== Passage provided
Programming Assignment II: Multi-thread Programming

Parallel Programming by Prof. Yi-Ping You

Due date: 23:59, October 16, Thursday, 2025

The purpose of this assignment is to familiarize yourself with Pthread and std::thread programming in C and C++, respectively. You will also gain experience measuring and reasoning about the performance of parallel programs (a challenging, but important, skill you will use throughout this class). This assignment involves only a small amount of programming, but a lot of analysis!

Programming Assignment II: Multi-thread Programming

We provide workstations dedicated to this course. You can access the workstations by ssh or use your own environment to complete the assignment.

Hostname	IP
hpclogin[01-03].cs.nycu.edu.tw	140.113.17.[101-103]

ssh <username>@hpclogin[01-03].cs.nycu.edu.tw

Additionally, we have configured the environment for you, which MUST be activated before running the assignment code using the following command:
module load pp
You can leave the environment by typing module unload pp.
====
Aim of the task:
Using the multi-thread programming assignment above, say whether each statement agrees with it. Answer yes or no for each and quote the words that decide it.
1. A course environment must be activated before the assignment code is run.
2. Students are required to complete the assignment on the course workstations.
3. The assignment calls for a large amount of programming.
== Data to examine
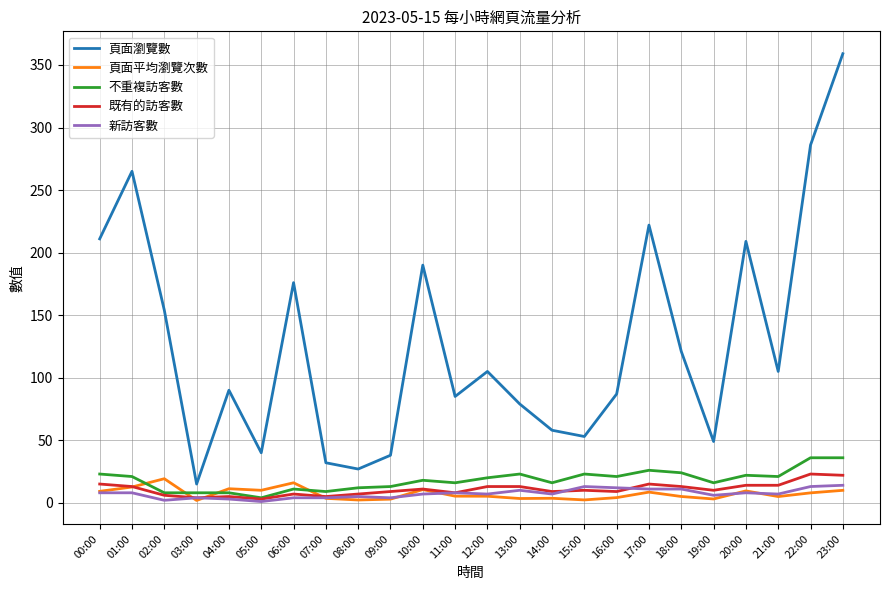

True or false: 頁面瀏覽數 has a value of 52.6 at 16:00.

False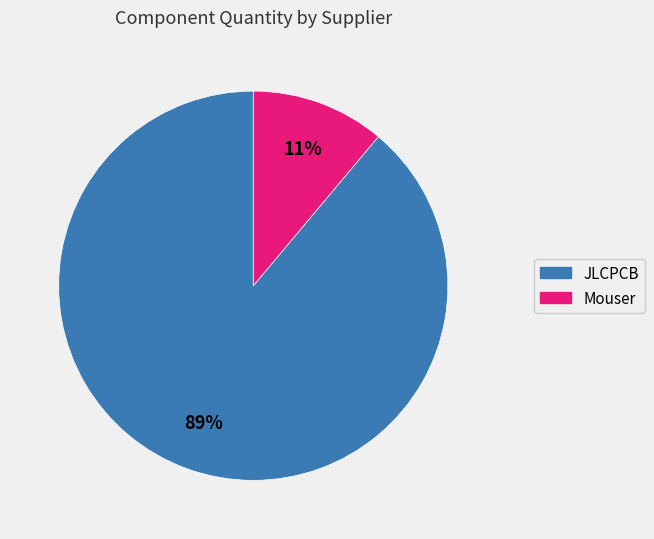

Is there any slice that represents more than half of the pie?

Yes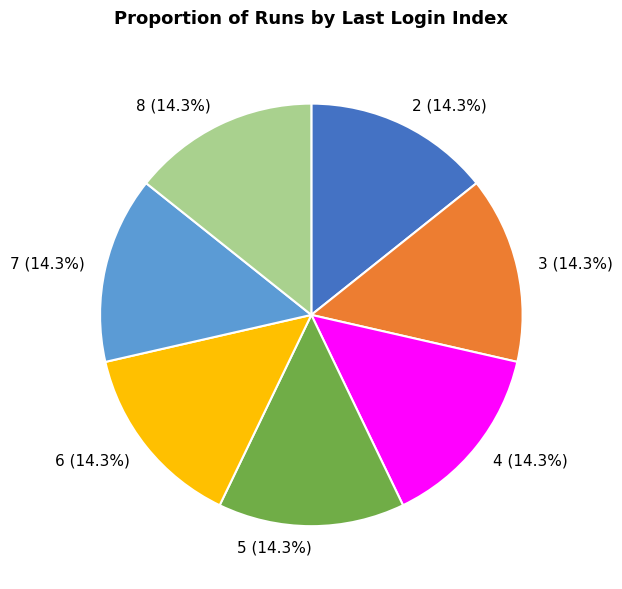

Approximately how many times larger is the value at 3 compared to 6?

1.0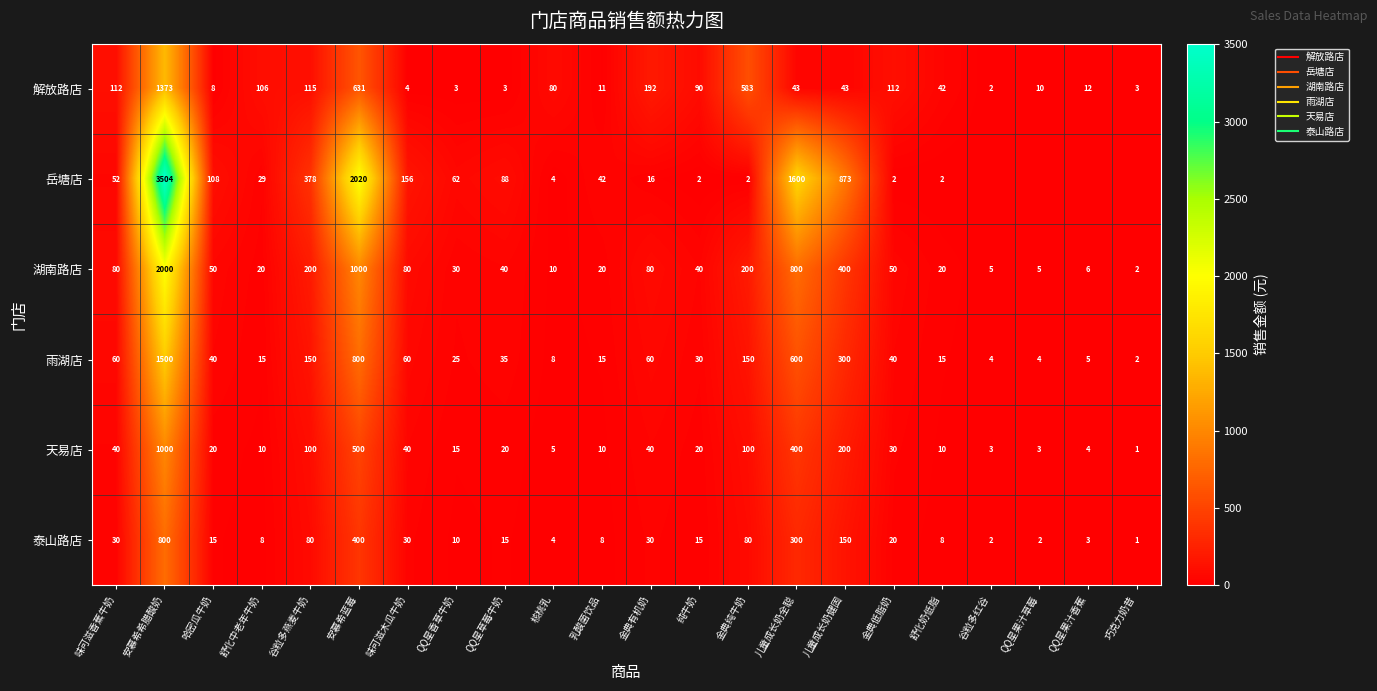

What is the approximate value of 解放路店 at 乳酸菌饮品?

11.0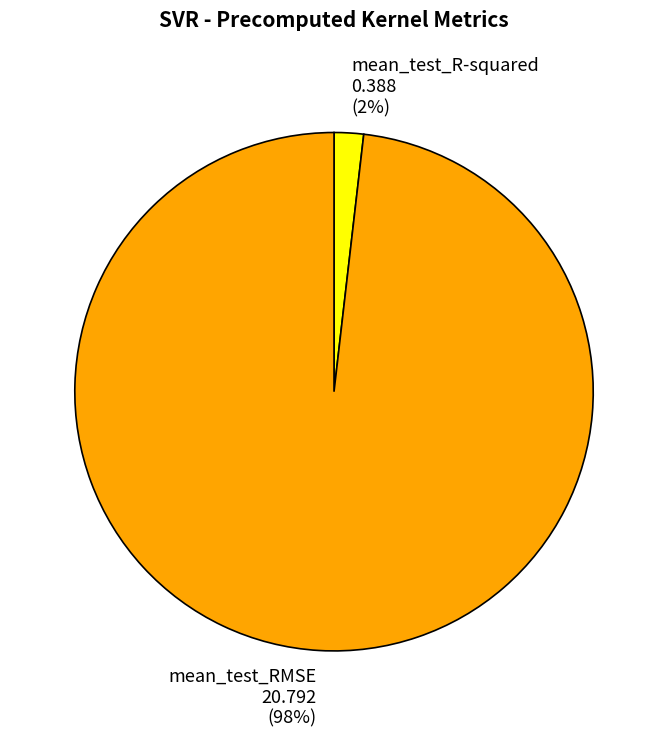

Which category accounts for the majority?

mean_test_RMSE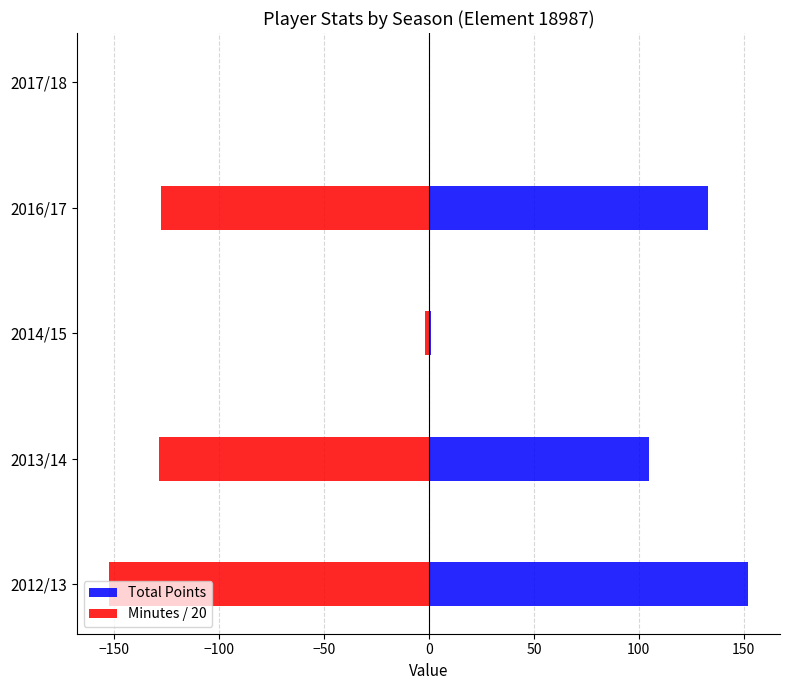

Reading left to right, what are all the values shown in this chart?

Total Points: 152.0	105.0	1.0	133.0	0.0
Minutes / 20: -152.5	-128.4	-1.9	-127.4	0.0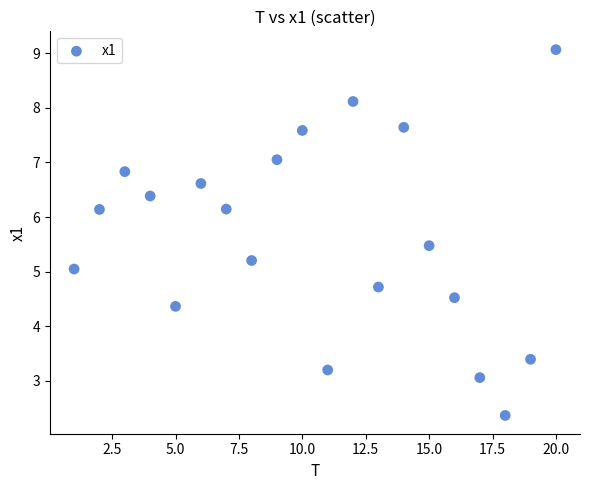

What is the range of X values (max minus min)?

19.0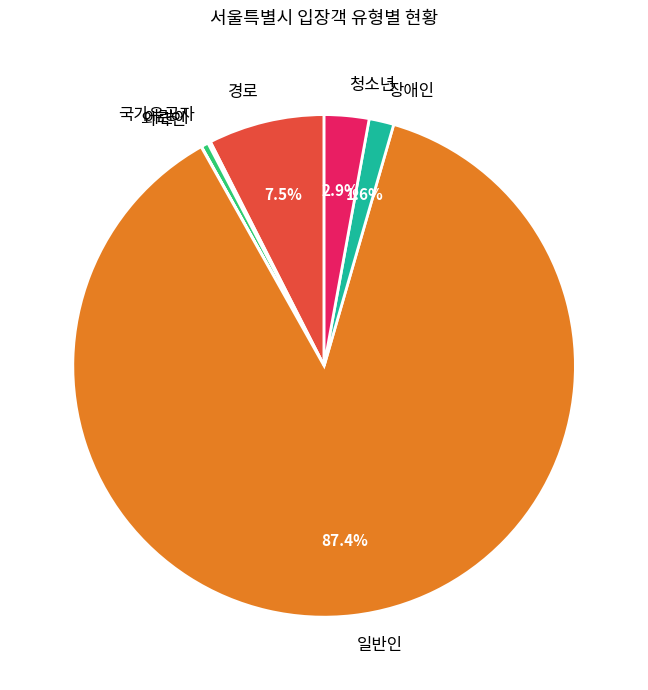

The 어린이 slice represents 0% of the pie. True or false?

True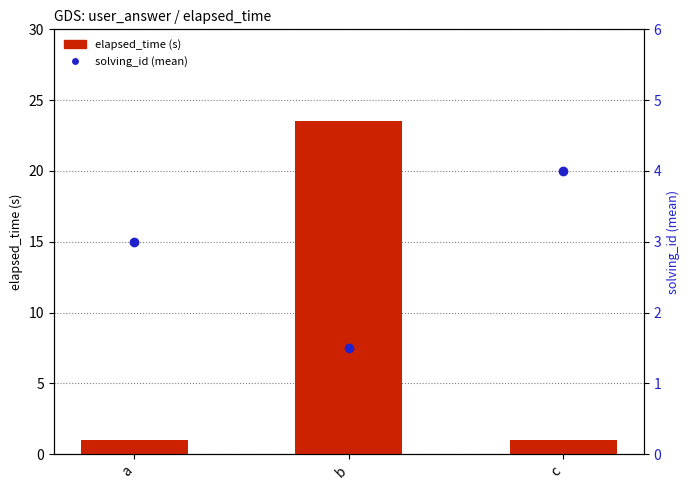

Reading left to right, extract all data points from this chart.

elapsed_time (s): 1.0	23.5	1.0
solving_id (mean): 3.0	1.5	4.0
====
Solution for this exercise:
1. Yes: "we have configured the environment for you, which MUST be activated before running the assignment code using the following command: module load pp"
2. No: "You can access the workstations by ssh or use your own environment to complete the assignment."
3. No: "This assignment involves only a small amount of programming, but a lot of analysis!"